▶ _PROBLEM REQUIREMENTS_
Restate the listing below word for word; no pictures belong in the copy.

▶ _INPUT DATA_
**********
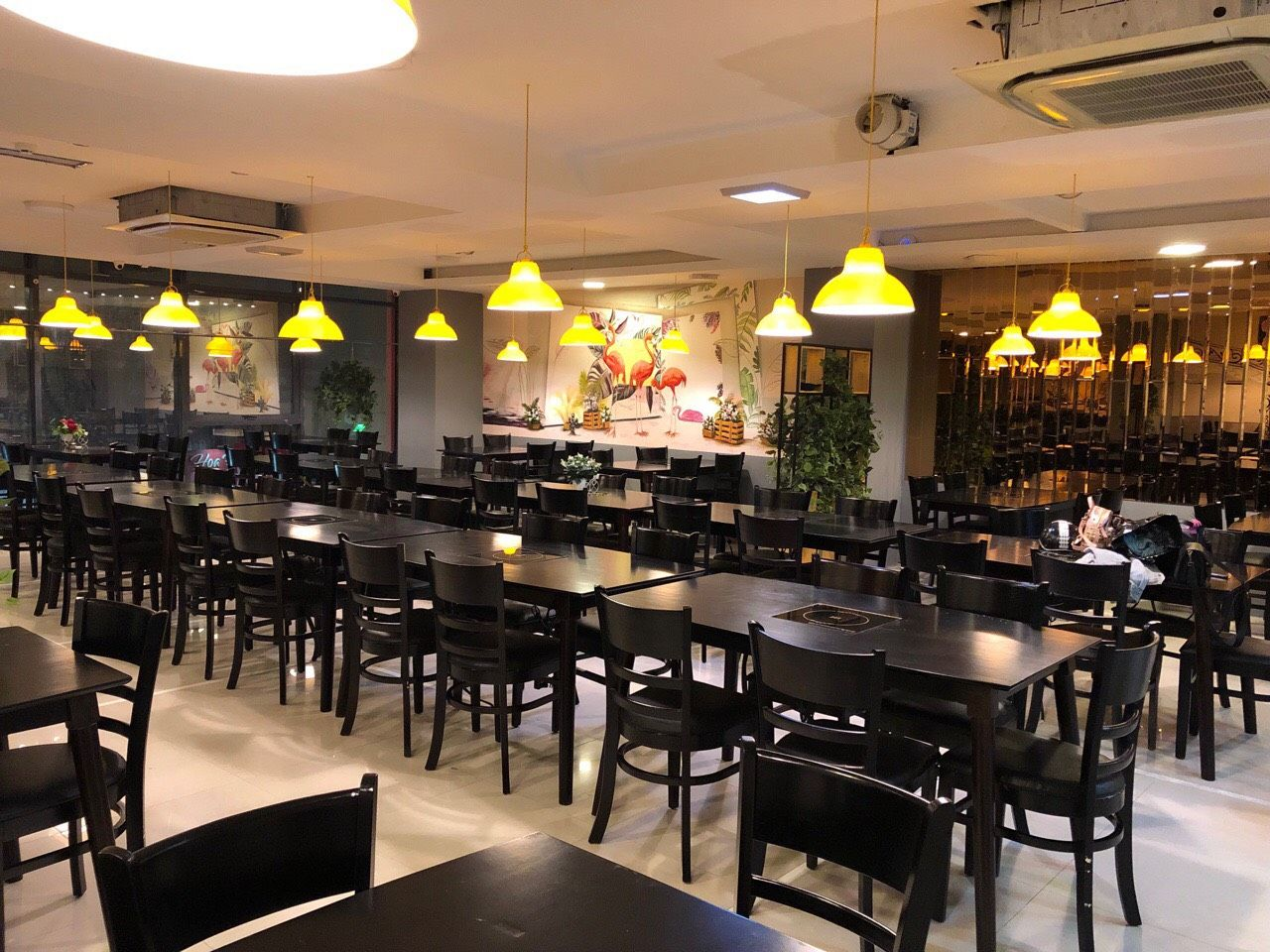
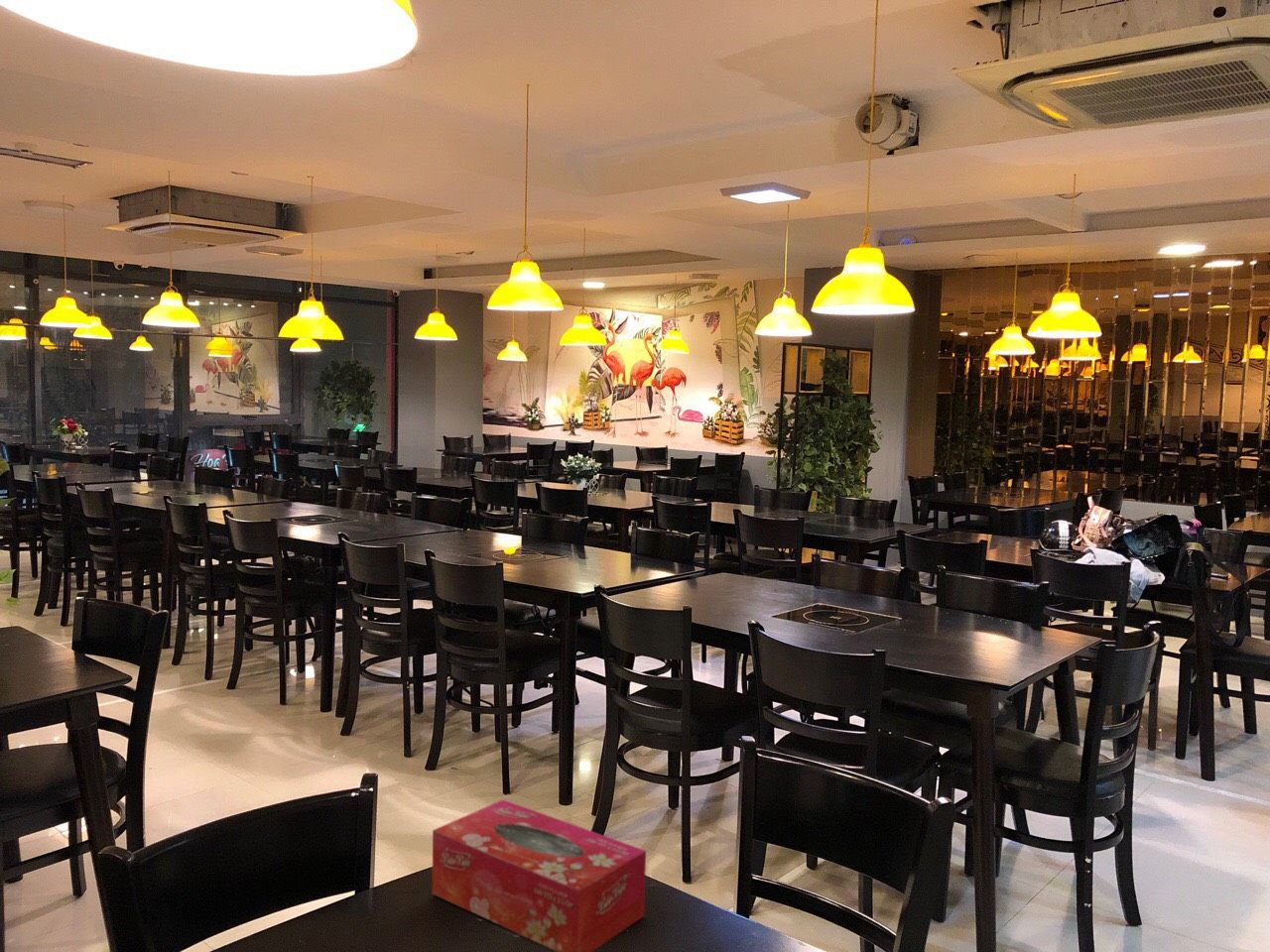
+ tissue box [431,798,647,952]
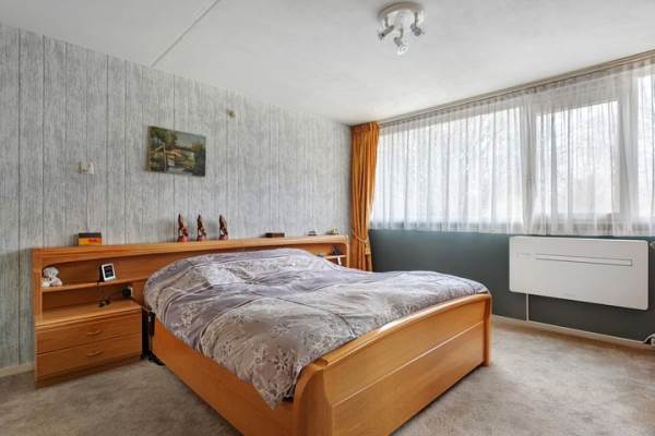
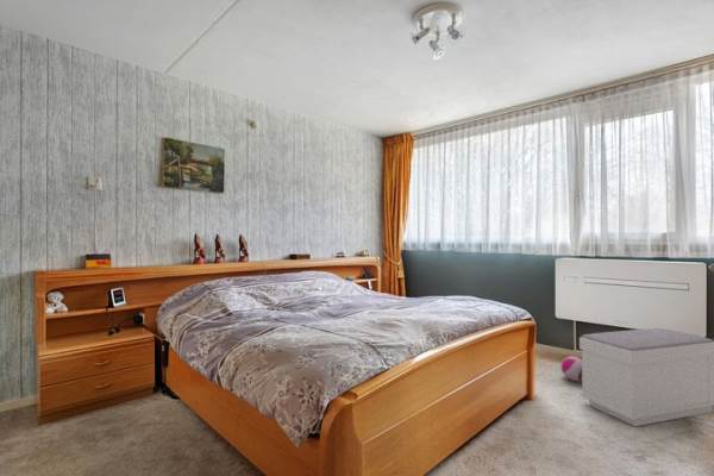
+ plush toy [560,355,582,382]
+ bench [578,327,714,427]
**********
▶ _YOUR SOLUTION_
+ tissue box [431,798,647,952]
+ plush toy [560,355,582,382]
+ bench [578,327,714,427]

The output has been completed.